» Given instruction
Answer from the passage on exchanging neuron firing data across a cluster:
1. On what basis are synapses distributed?
2. Within the machine-level vector exchanger, into what is the local vector copied?
3. What happens once all local device vectors are copied for a single time-step?

The result of the neuron update stage is the firing state of every neuron residing on the device. However, synapses are distributed purely based on the postsynaptic neurons and as such the presynaptic neurons could possibly reside on a different device. Thus, to determine synaptic spiking, the state of every neuron in the simulation must be gathered first. Again, the publisher-subscriber scheme is used to pass data asynchronously. However, rather than passing data between stages, it is used to pass data between different data scopes. Figure 2 shows the flow of the neuron spiking information across a cluster. When the device-level vector exchanger receives a local firing vector, the data is published to the machine-level vector exchanger. Within this exchanger, the local vector is copied into a global vector allocated in the system memory. Once all local device vectors are copied for a single time-step, the complete machine-level vector is broadcast to all the other machines in the cluster. After all machines in the cluster finish broadcasting, the complete global firing vector is published back to the device-level vector exchangers where it is copied back into the appropriate type of device memory before being published out to any subscribing stages.

» Extracted material

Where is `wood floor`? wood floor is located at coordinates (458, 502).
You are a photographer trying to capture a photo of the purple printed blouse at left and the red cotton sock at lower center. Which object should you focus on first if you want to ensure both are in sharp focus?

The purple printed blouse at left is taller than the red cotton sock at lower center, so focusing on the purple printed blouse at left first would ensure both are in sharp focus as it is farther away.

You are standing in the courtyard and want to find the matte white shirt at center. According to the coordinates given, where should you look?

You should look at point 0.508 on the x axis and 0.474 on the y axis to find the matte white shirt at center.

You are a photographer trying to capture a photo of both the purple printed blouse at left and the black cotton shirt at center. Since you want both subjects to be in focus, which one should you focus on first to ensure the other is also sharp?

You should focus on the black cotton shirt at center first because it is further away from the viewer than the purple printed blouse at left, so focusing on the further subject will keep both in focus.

» Result of this exercise
1. Purely on the postsynaptic neurons.
2. Into a global vector allocated in the system memory.
3. The complete machine-level vector is broadcast to all the other machines in the cluster.